Размер шрифта
-
+

Интербригада - стр. 7

От нечего делать Настя стала расставлять посуду в шкафу. Наткнулась на мою старую фотографию. Черт знает что она там делала. Вообще-то у меня фотофобия. Никогда не фотографируюсь. Наверное, потому, что на школьных фотографиях всегда выглядел придурком. То сижу враскоряку, то волосы торчат дыбом, а в самом лучшем случае криво повязан пионерский галстук.

– Что это за фотка? – спросила Настя. – Почему такая грязная? Ты на ней урод.

– Это портрет. Как у Дориана Грея.

– Не всосала.

– Она говняется, а я не старею.

– Чего делать будем? – спросила Настя. Уже во второй раз.

– Надо бы… как это называется… лечь на дно. Посидеть дома недельку.

Она кивнула. Я, конечно, прав, но вчера мы пропили последние деньги. Нужно что-то есть. А в нашей ситуации желательно еще и пить.

Как мне надоели эти деньги. Кто их только придумал? Лидийцы какие-то. Но делать нечего. Придется идти в редакцию. В конце концов, я там работаю.

В бухгалтерии мне заплатили. Уже хорошо. Мне бы сразу домой, но я зашел пообщаться.

На душе повеселело.

Редакция у нас хорошая. Как-то я написал про нее стихи:

Сидит редактор. Хмурый.
Напротив две секретарши-дуры,
Политаналитик – рупор прогресса,
Спецы по культуре,
По архитектуре
И бывшая поэтесса,
Бездельник колумнист,
Собиратель слухов,
Бумаги чистый лист,
В остальном – глухо.
Редактору все равно
(Много печали в знании),
Бейся не бейся, давно
Не идет издание.
Хоть кури, хоть ори.
Пришла полоса признания.
Прошла полоса признания
Недели через три
После создания.

Стихи успеха не имели.

Сегодня я увидел только черные квадраты мониторов. А в дальнем углу – Гаврилу Пожрацкого, который что-то строчил в блокноте.

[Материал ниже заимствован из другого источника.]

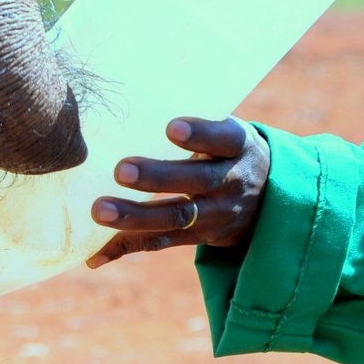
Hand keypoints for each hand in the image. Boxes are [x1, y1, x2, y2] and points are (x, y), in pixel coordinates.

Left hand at [86, 116, 270, 267]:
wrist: (269, 197)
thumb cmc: (226, 150)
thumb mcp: (226, 131)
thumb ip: (196, 125)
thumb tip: (136, 107)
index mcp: (237, 147)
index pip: (223, 139)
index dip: (200, 135)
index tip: (171, 127)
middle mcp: (230, 182)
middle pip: (195, 181)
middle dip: (156, 177)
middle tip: (120, 170)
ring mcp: (216, 214)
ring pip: (176, 217)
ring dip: (135, 216)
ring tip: (99, 210)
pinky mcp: (199, 237)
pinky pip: (160, 243)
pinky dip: (125, 247)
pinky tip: (94, 255)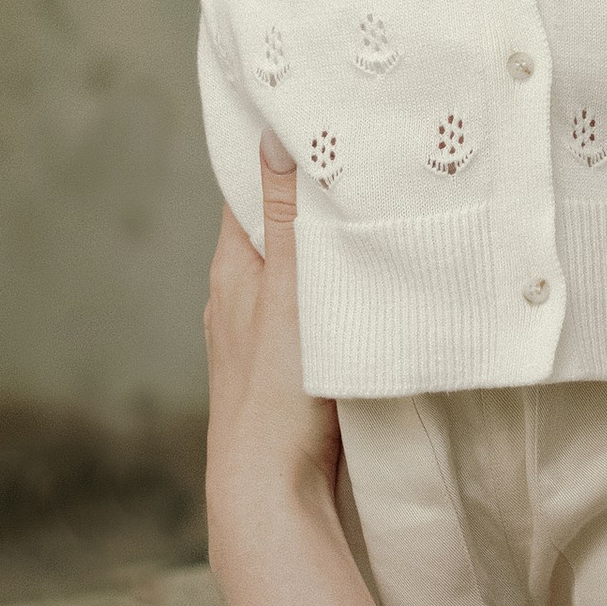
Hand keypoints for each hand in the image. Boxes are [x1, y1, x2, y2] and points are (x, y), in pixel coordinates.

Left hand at [203, 138, 339, 572]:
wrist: (270, 498)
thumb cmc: (276, 398)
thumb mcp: (289, 294)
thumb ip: (289, 220)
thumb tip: (275, 134)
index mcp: (232, 269)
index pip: (248, 186)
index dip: (276, 147)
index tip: (311, 108)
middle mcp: (239, 297)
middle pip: (276, 225)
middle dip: (312, 193)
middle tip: (361, 150)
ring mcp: (261, 336)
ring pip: (296, 271)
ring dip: (327, 245)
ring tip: (374, 208)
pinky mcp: (289, 370)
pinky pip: (313, 309)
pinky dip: (335, 289)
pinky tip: (366, 286)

Гаврила Пожрацкий – молодой человек пятидесяти двух лет, с длинными волосами и короткими жирными ножками. Говорит безостановочно. Ему бы на радио, да дикция подкачала.

– Привет, – говорю.

– Здорово-здорово. Не поверишь, брат, когда пишу, верю каждому своему слову. Назавтра могу написать прямо противоположное – и тоже буду верить.

– Меня всегда возмущало твое легкомыслие. Есть в нем что-то женское.

– Ерунда. Просто сильный эмоциональный заряд. Можем же мы любить бабу, потом ненавидеть, а потом любить и ненавидеть одновременно. А баба, заметь, все та же.

Я совершил ошибку. Нельзя было упоминать о бабах при Пожрацком. В комнате повешенного о веревке не говорят. Повешенные не терпят дилетантских рассуждений о веревках. Пожрацкого понесло на куннилингусы, а с этой темы существовал только один поворот – на минеты.

– Не делай, – говорю, – из пизды культа.

Пожрацкий великодушно усмехнулся. И тут мне попался редактор. Он замечательный, но не сегодня. Сегодня он совсем ни к чему.

– Ну здравствуй, – говорит редактор, – давненько тебя не было.

Действительно давненько. Дней десять.

– Слышал, в главной конторе холдинга тебя хотят уволить. Не совсем уволить, а перевести во внештат.

Неправильно, думаю. На одних гонорарах, пожалуй, ноги протянешь. Да еще Настя…

– Саня, – говорю, – готов выполнить любое задание. Вот прямо сейчас.

– Отлично, – говорит редактор. – Вчера какого-то кавказца замочили.

– На чердаке?

Боже мой, что я несу…

– А ты откуда знаешь?

Я откашлялся. Сказал, что ничего не знаю, просто читал в интернете.

– Значит, уже вывесили. Тем более. Дуй туда и разузнай, что к чему. Напишешь репортаж. Глядишь, может, в конторе и передумают. Они криминал любят.